1) Immediately outsource your most challenging assignments to highly qualified freelancers (or, if you have several assignments, consider leveraging a business writing agency like Write2Market).

Why? Outsourcing your most challenging writing assignments to highly qualified experts may be costly in the short term, but it will free your time for the next two steps.

2) Template rote copy. Everyone has those columns, newsletter items, case studies, or direct mail pieces that seem to take up too much time–and yet have to be done again and again. Spend some of your expert time templating an approach and samples so that more junior writers can work on content instead of structure.

For case studies and stories, even template questions so there is always a model to follow, and samples of good work. Wondering what they are supposed to do takes up most of the mental effort of younger or less experienced writers, and doing all you can do to remove that for them helps them produce more for you.

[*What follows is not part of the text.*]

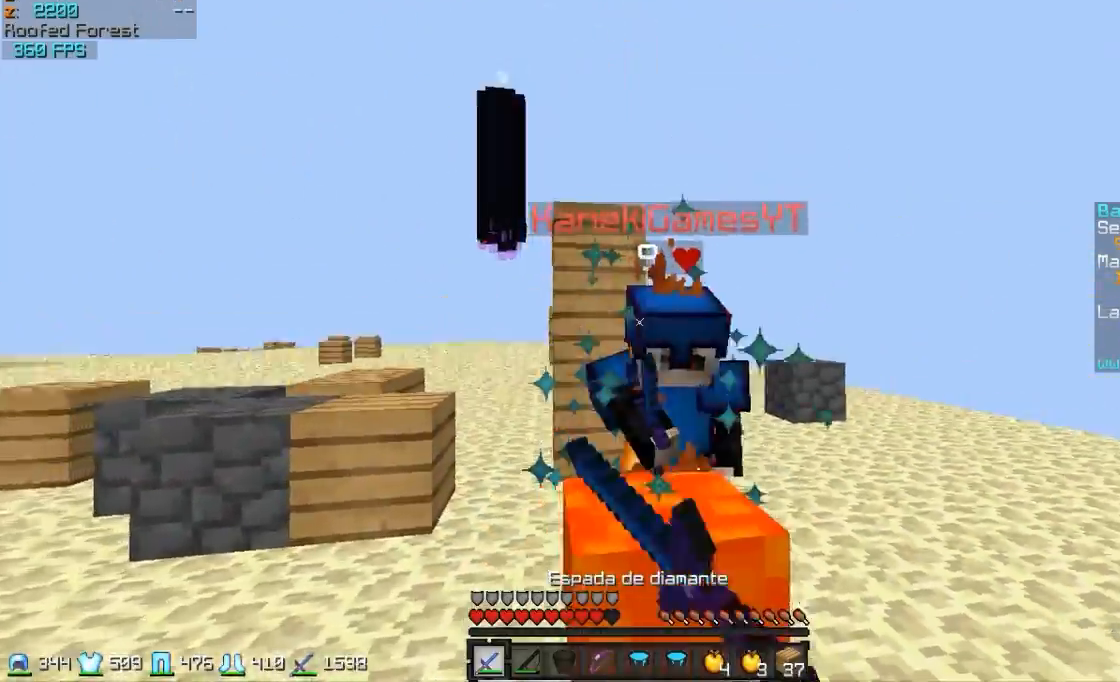
{"keys": ["a"], "mouse": [], "events": [[83, "mouse_left", "down"], [133, "mouse_left", "up"], [200, "mouse_left", "down"], [283, "mouse_left", "up"], [383, "mouse_left", "down"], [433, "mouse_left", "up"]]}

3) Outline. Most writers hoped the outline was over in grammar school, but even professional writers at Write2Market use outlines. Consider making assignments in outline instead of narrative form if you have strong managers who know what they want–that way, your writers have a map and can fill in the blanks as they write. Or, if you find yourself often revising or not liking research they’ve done, have writers turn in outlines to you for approval before you ok final drafts.

Another good tip: separate feature development (finding topics), from writing (developing those topics through interviews and evidence), from editing (making sure corporate style guidelines are followed). These are highly specialized areas of expertise and separating them allows the team to focus and standardize.